A Bangladeshi man has been arraigned Wednesday on charges of attempting to blow up the Federal Reserve Bank building in New York City earlier in the day.
Quazi Mohammad Rezwanul Ahsan Nafis, who entered the United States in January on a student visa, was arrested after allegedly attempting to detonate what he thought was a 450-km bomb outside the Federal Reserve Bank building.
Authorities said the 21-year-old man had told an undercover federal source earlier this year that he had come to the United States to "wage jihad." In recorded meetings with an undercover FBI agent that Nafis thought was an al-Qaeda contact, Nafis allegedly proposed an attack on New York's financial district, saying he also wanted to assassinate a high-level federal official.
According to the federal criminal complaint, Nafis said he wanted to "shake" the whole country and possibly disrupt the U.S. presidential election.
New York City Police Commissioner Raymond Kelley says the plot was not amateurish, even though it was quickly thwarted.

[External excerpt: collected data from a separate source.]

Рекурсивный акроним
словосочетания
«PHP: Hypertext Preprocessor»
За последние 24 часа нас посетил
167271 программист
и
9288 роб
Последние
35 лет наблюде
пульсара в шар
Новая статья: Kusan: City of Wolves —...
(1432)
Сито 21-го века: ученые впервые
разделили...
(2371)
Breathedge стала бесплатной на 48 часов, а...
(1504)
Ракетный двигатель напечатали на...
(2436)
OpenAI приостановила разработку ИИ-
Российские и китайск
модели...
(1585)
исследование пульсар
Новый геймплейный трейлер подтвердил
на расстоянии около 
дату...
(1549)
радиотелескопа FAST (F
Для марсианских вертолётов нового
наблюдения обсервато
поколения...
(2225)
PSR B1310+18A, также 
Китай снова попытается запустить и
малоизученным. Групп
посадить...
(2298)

"I don't know how you characterize unsophisticated. He was arrested. But he clearly had the intent of creating mayhem here," said Kelley.
Terrorism expert John Mueller with the Cato Institute in Washington says the case is similar to about 50 other failed terrorist attempts during the past 10 years -- efforts by individuals or small groups, most of them acting without al-Qaeda connections.
"There haven't been any large attacks in the West since 2005 -- the London bombing. So the trajectory is not very impressive from the terrorists' standpoint. So it is an issue; it is a problem," said Mueller. "I certainly wouldn't call it a threat of any sort."
After a brief court appearance, Nafis was ordered held without bail pending charges of attempting to use a weapon of mass destruction and attempting to provide material support to al-Qaeda.